While I remained active during the hiatus, trying to take advantage of the greater opportunity for frequency that is possible when you workout out at home, there is no doubt I lost muscle and muscle memory in my months away. I absolutely believe you can get a good workout anywhere with any amount of equipment but, after the early weeks of adjustment, which I made fairly easily, my enthusiasm for progress turned to mere obligation. I simply did not work as hard or as well. Those welcome-back squats felt so good the other day, yet the amount of weight I was moving was much less than I put on the bar three months ago. No doubt, I have regressed.

In many ways, then, it feels like I am starting over.

Rather than deflate me, this fact has, surprisingly, invigorated me.

My gym did not open back up with its previous hours. This has limited my opportunities to go — I can’t go everyday or, really, more than three or four times per week — and when I do make it I can stay for no more than an hour (per policy). Even here these limits have been blessings rather than barriers. They force me to focus while I am there and take much-needed time off to recover when I am not.

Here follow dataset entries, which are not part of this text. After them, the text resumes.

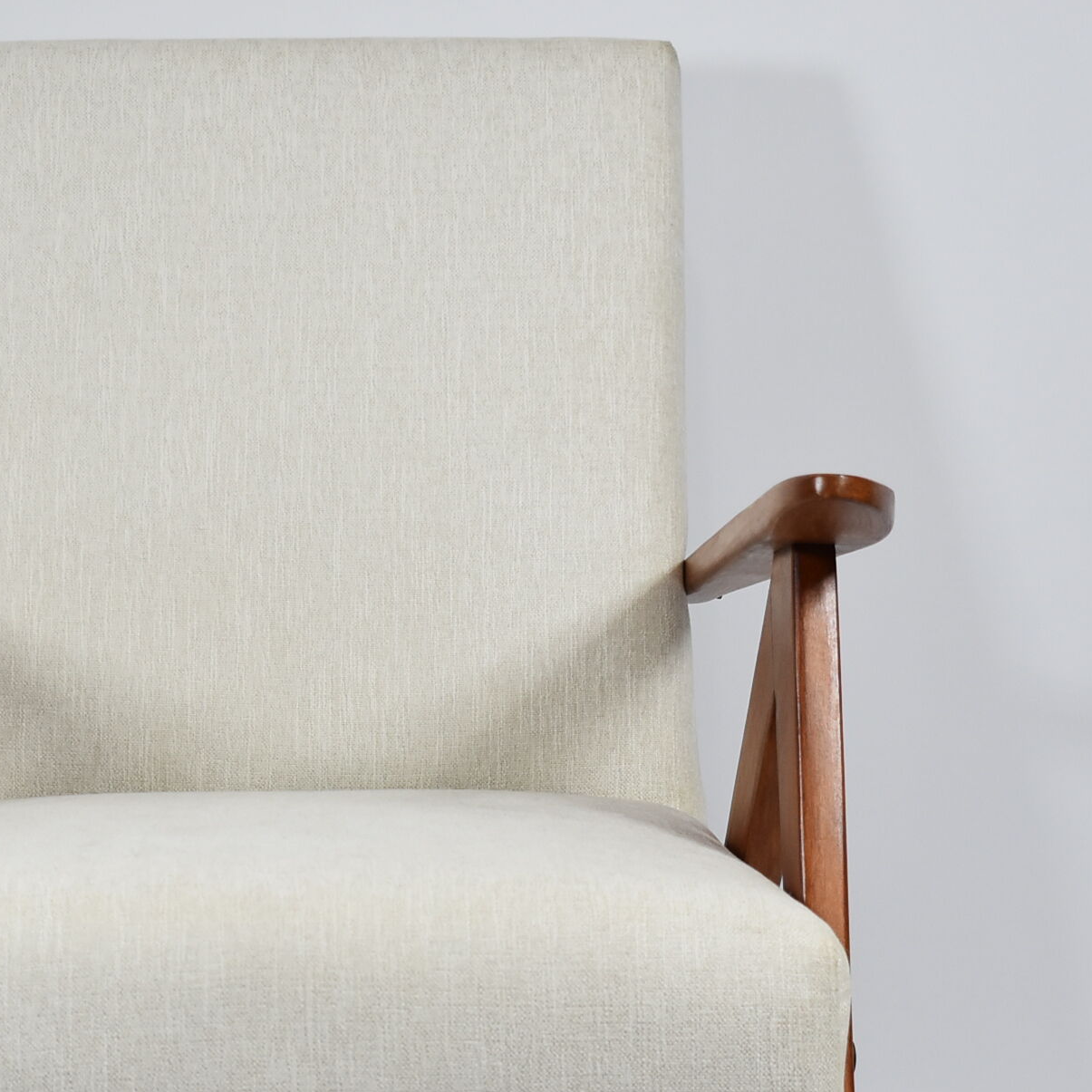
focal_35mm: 114
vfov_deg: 15.2
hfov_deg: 15.2
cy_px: 855
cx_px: 319
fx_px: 4069
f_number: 4.8
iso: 800
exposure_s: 1/125
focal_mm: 36
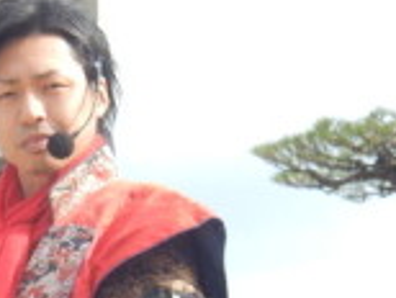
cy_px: 357
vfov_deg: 4.9
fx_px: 3472
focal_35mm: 303
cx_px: 90
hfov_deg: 6.5
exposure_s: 1/250
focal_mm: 20.9
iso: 140
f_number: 5.6
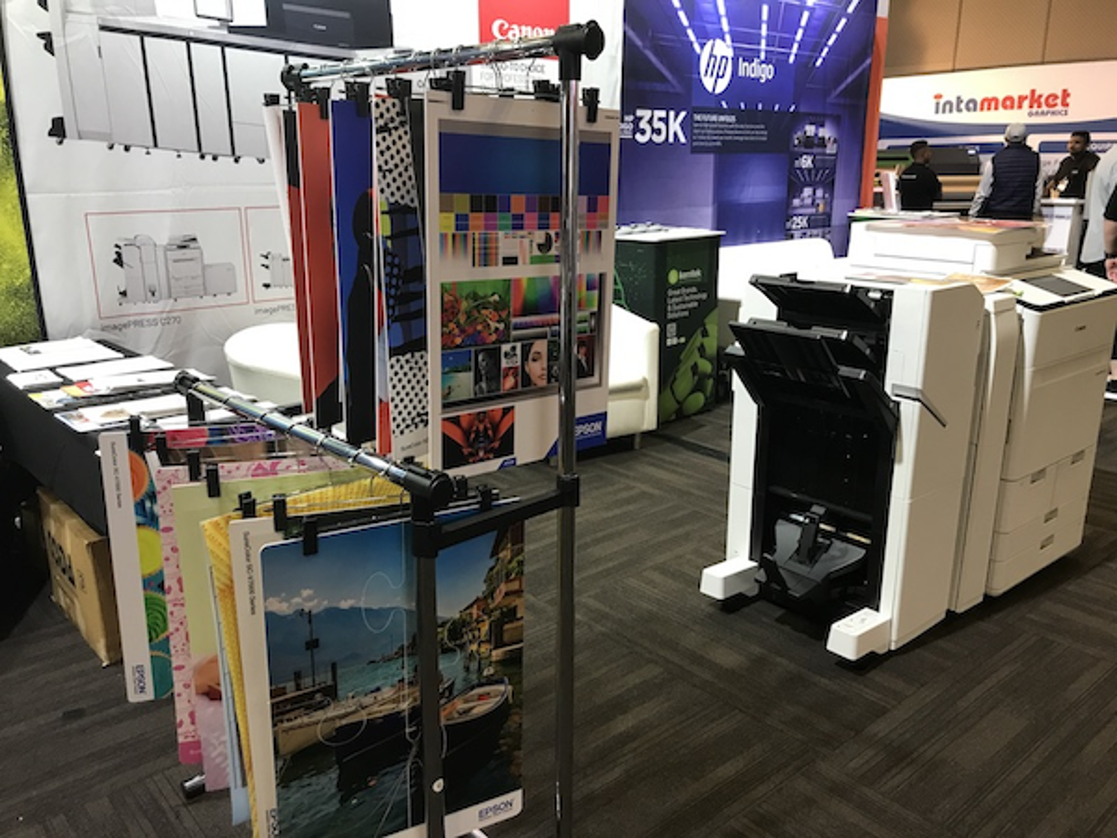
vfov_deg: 49.7
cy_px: 419
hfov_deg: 63.4
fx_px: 904
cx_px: 558
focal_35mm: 28
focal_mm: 3.99
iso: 64
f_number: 1.8
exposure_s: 1/17
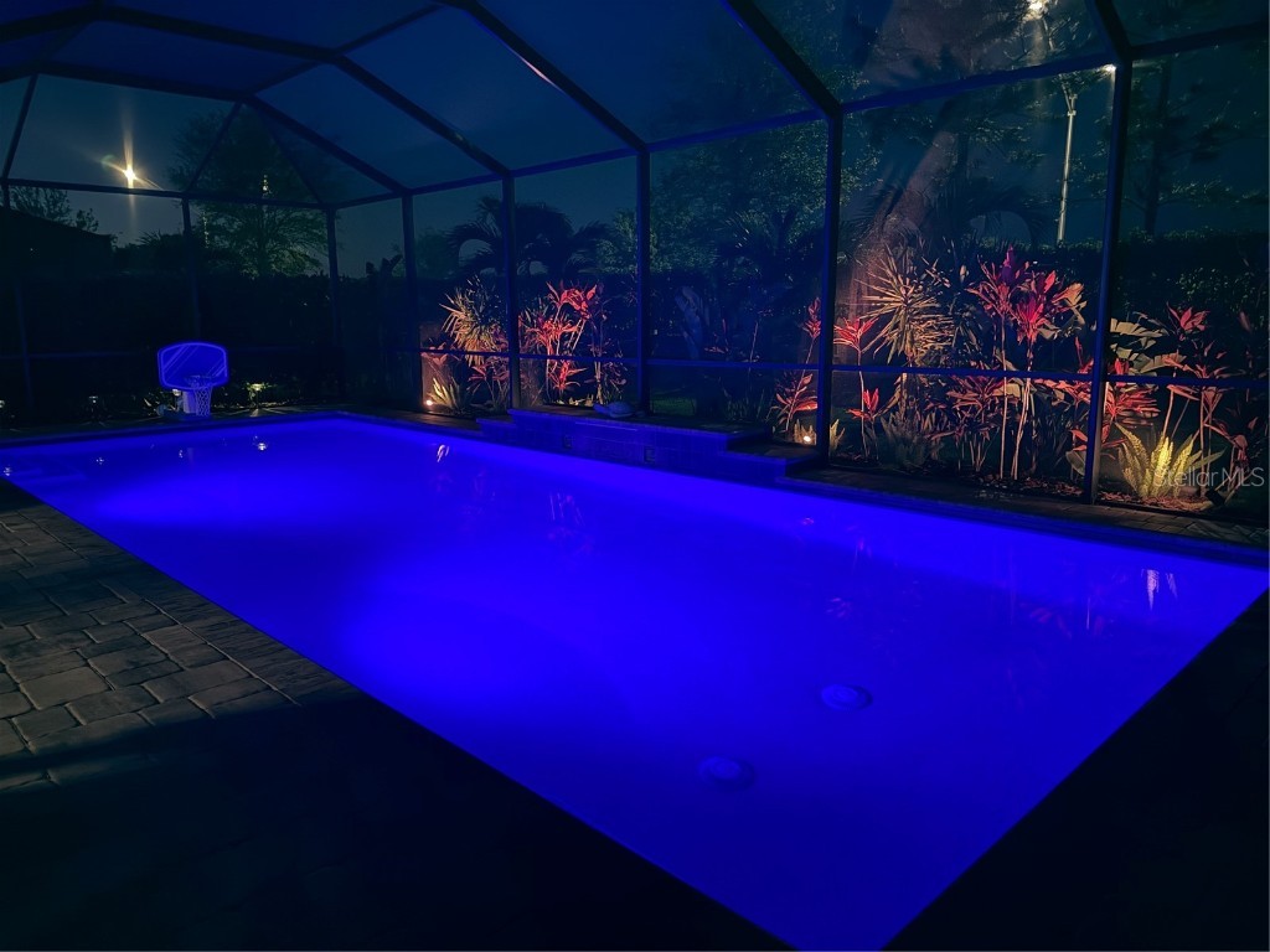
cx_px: 635
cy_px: 476
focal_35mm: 24
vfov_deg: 56.8
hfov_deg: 71.6
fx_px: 881
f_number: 1.78
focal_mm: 6.76
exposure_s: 1/15
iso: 1000
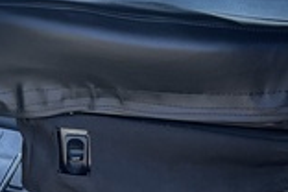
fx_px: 1080
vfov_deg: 10.1
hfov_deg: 14.8
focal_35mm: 135
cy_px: -6
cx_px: -37
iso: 32
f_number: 1.6
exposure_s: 1/759
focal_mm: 5.1
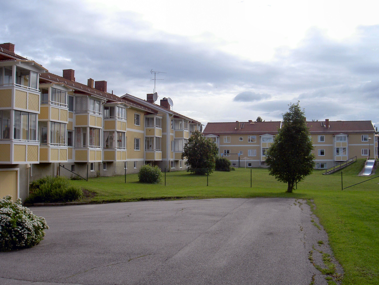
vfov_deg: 36.8
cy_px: 142
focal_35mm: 39
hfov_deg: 47.9
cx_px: 190
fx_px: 427
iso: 100
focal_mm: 8
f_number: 4.7
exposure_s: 1/500
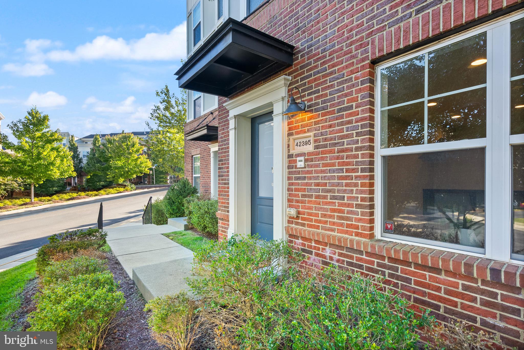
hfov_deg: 93.3
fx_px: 248
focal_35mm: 17
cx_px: 262
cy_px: 175
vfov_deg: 70.5
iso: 800
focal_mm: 17
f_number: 8
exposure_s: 1/40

I have so far kept my workouts short and moderate. I have planned my visits at times when the gym is not even at the 25-percent allowed maximum capacity. I use a minimal number of bars. I focus on the foundational, compound lifts to get the most bang for my buck.

I love when I come at something I know a lot about with the Beginner’s Mind. The time off forced me to restart my approach and re-evaluate my priorities. I now have the advantage of being able to see positive change without putting forth excessive effort. I can leave several preconceptions behind. I want to think I will be better, smarter, about my workouts.